La loi no 2015-29 du 16 janvier 2015 relative à la délimitation des régions qui procède notamment à un redécoupage des régions, réduisant celles de métropole de 22 à 13, en amenant celles-ci à fusionner peut s’apparenter aux prémices d’un Etat fédéral métropolitain. Basé à l’origine sur une réforme visant à accroître la taille des régions afin de capter de plus importantes subventions de la part de l’union européenne, les régions françaises commencent ainsi à ressembler aux Landers allemands, états fédérés au sein de l’Etat fédéral d’Allemagne.

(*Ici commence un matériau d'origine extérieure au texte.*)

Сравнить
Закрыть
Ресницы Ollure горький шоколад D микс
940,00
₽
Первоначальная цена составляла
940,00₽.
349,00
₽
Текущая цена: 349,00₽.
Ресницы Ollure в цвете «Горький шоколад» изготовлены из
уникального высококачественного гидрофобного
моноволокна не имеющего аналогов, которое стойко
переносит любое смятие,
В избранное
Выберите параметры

La transformation en un système fédéral permettrait ainsi de corriger les nombreuses critiques liées aux différentes vagues de décentralisation comme le manque de clarté au niveau des compétences de chacun des échelons administratifs relevés par l’OCDE et la cour des comptes en 2007 et 2009, de même qu’un financement inadapté des collectivités locales. Pour l’éditorialiste de Challenges, Ghislaine Ottenheimer, la décentralisation est décrite comme un fiasco absolu. Pour elle, « C’est comme si le pouvoir politique avait fait semblant. Semblant de réformer, semblant de partager, semblant d’être efficace. » La réalité étant que la politique de décentralisation initiée depuis les années 1980 s’inscrit dans une volonté de calmer les revendications régionalistes, à l’origine portée par des fédéralistes. Or, malgré plusieurs vagues de décentralisation, la France en 2020 est jugée comme l’une des démocraties les plus centralisées. Le code général des collectivités territoriales laissant peu d’autonomies aux collectivités9.